The biologist says: “The presence and abundance of the other three shearwaters was more influenced by the features of the individual islands”. Mediterranean islands are not very isolated in a geographical sense, meaning it has been easier for this lengthy cohabitation to arise because of their bio-geographical distribution.
Mariano Paracuellos, another of the authors of the study and a researcher at the Aquatic Ecology and Aquaculture Research Group at the University of Almeria, explains that bird reserves have been created, which have limited the birds’ interaction with the rats, as have features on each island that act as barriers. “These have helped the birds to avoid direct cohabitation with the rats, and without them the birds could have been seriously affected”.
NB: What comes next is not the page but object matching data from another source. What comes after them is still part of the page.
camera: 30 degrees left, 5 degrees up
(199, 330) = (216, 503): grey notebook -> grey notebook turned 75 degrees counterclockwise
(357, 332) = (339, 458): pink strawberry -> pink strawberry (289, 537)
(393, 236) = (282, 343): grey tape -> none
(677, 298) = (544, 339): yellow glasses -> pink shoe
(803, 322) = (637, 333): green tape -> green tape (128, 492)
The growing presence of invasive species around the globe is one of the greatest threats to the preservation of biodiversity worldwide. One of the most serious cases is that of the black rat, which has successfully made its home on 80% of the islands on the planet over the past few thousand years.
References:
Ruffino, L.; Bourgeois, K.; Vidal, E.; Duhem, C.; Paracuellos, M.; Escribano, F.; Sposimo, P.; Baccetti, N.; Pascal, M.; Oro, D. “Invasive rats and seabirds after 2,000 years of an unwanted coexistence on Mediterranean islands” Biological Invasions 11(7): 1631-1651 agosto de 2009.